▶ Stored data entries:
%%

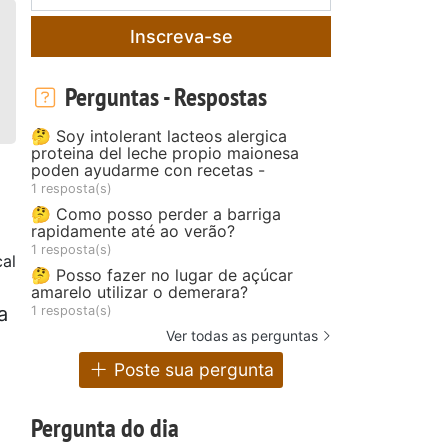
Inscreva-se
Perguntas - Respostas
🤔 Soy intolerant lacteos alergica
proteina del leche propio maionesa
poden ayudarme con recetas -
1 resposta(s)
🤔 Como posso perder a barriga
rapidamente até ao verão?
1 resposta(s)
al
🤔 Posso fazer no lugar de açúcar
amarelo utilizar o demerara?
a
1 resposta(s)
Ver todas as perguntas
Poste sua pergunta
Pergunta do dia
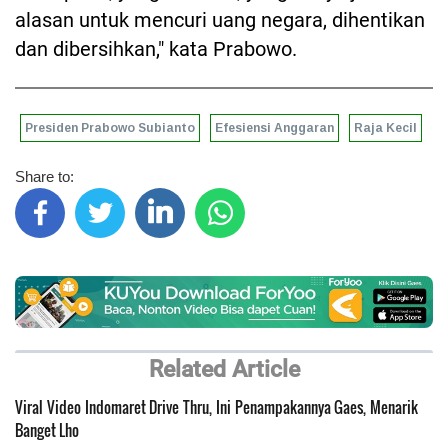
alasan untuk mencuri uang negara, dihentikan
dan dibersihkan," kata Prabowo.
Presiden Prabowo Subianto
Efesiensi Anggaran
Raja Kecil
Share to:
Related Article
Viral Video Indomaret Drive Thru, Ini Penampakannya Gaes, Menarik
Banget Lho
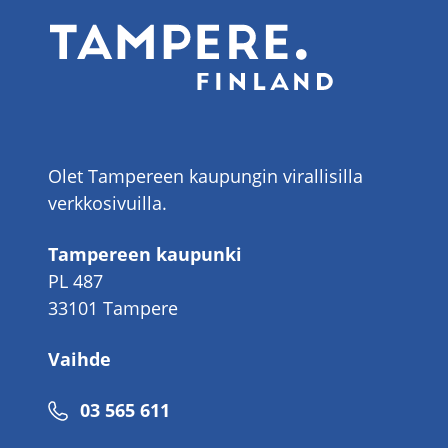
Olet Tampereen kaupungin virallisilla
verkkosivuilla.
Tampereen kaupunki
PL 487
33101 Tampere
Vaihde
Puhelinnumero
03 565 611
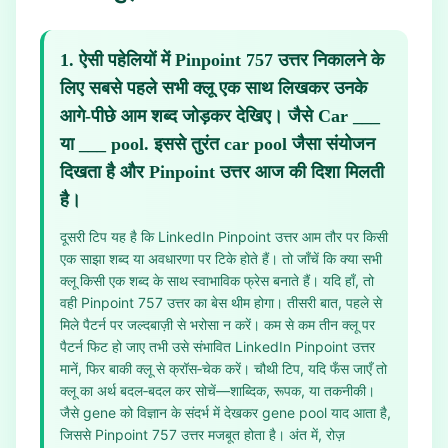
1
.
ऐसी पहेलियों में Pinpoint 757 उत्तर निकालने के
लिए सबसे पहले सभी क्लू एक साथ लिखकर उनके
आगे‑पीछे आम शब्द जोड़कर देखिए। जैसे Car ___
या ___ pool. इससे तुरंत car pool जैसा संयोजन
दिखता है और Pinpoint उत्तर आज की दिशा मिलती
है।
दूसरी टिप यह है कि LinkedIn Pinpoint उत्तर आम तौर पर किसी
एक साझा शब्द या अवधारणा पर टिके होते हैं। तो जाँचें कि क्या सभी
क्लू किसी एक शब्द के साथ स्वाभाविक फ्रेस बनाते हैं। यदि हाँ, तो
वही Pinpoint 757 उत्तर का बेस थीम होगा। तीसरी बात, पहले से
मिले पैटर्न पर जल्दबाज़ी से भरोसा न करें। कम से कम तीन क्लू पर
पैटर्न फिट हो जाए तभी उसे संभावित LinkedIn Pinpoint उत्तर
मानें, फिर बाकी क्लू से क्रॉस‑चेक करें। चौथी टिप, यदि फँस जाएँ तो
क्लू का अर्थ बदल‑बदल कर सोचें—शाब्दिक, रूपक, या तकनीकी।
जैसे gene को विज्ञान के संदर्भ में देखकर gene pool याद आता है,
जिससे Pinpoint 757 उत्तर मजबूत होता है। अंत में, रोज़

%%

▶ The problem: Could the entries above be copied out exactly, with no pictures included?

▶ Solution to the problem:
Inscreva-se
Perguntas - Respostas
🤔 Soy intolerant lacteos alergica
proteina del leche propio maionesa
poden ayudarme con recetas -
1 resposta(s)
🤔 Como posso perder a barriga
rapidamente até ao verão?
1 resposta(s)
al
🤔 Posso fazer no lugar de açúcar
amarelo utilizar o demerara?
a
1 resposta(s)
Ver todas as perguntas
Poste sua pergunta
Pergunta do dia
alasan untuk mencuri uang negara, dihentikan
dan dibersihkan," kata Prabowo.
Presiden Prabowo Subianto
Efesiensi Anggaran
Raja Kecil
Share to:
Related Article
Viral Video Indomaret Drive Thru, Ini Penampakannya Gaes, Menarik
Banget Lho
Olet Tampereen kaupungin virallisilla
verkkosivuilla.
Tampereen kaupunki
PL 487
33101 Tampere
Vaihde
Puhelinnumero
03 565 611
1
.
ऐसी पहेलियों में Pinpoint 757 उत्तर निकालने के
लिए सबसे पहले सभी क्लू एक साथ लिखकर उनके
आगे‑पीछे आम शब्द जोड़कर देखिए। जैसे Car ___
या ___ pool. इससे तुरंत car pool जैसा संयोजन
दिखता है और Pinpoint उत्तर आज की दिशा मिलती
है।
दूसरी टिप यह है कि LinkedIn Pinpoint उत्तर आम तौर पर किसी
एक साझा शब्द या अवधारणा पर टिके होते हैं। तो जाँचें कि क्या सभी
क्लू किसी एक शब्द के साथ स्वाभाविक फ्रेस बनाते हैं। यदि हाँ, तो
वही Pinpoint 757 उत्तर का बेस थीम होगा। तीसरी बात, पहले से
मिले पैटर्न पर जल्दबाज़ी से भरोसा न करें। कम से कम तीन क्लू पर
पैटर्न फिट हो जाए तभी उसे संभावित LinkedIn Pinpoint उत्तर
मानें, फिर बाकी क्लू से क्रॉस‑चेक करें। चौथी टिप, यदि फँस जाएँ तो
क्लू का अर्थ बदल‑बदल कर सोचें—शाब्दिक, रूपक, या तकनीकी।
जैसे gene को विज्ञान के संदर्भ में देखकर gene pool याद आता है,
जिससे Pinpoint 757 उत्तर मजबूत होता है। अंत में, रोज़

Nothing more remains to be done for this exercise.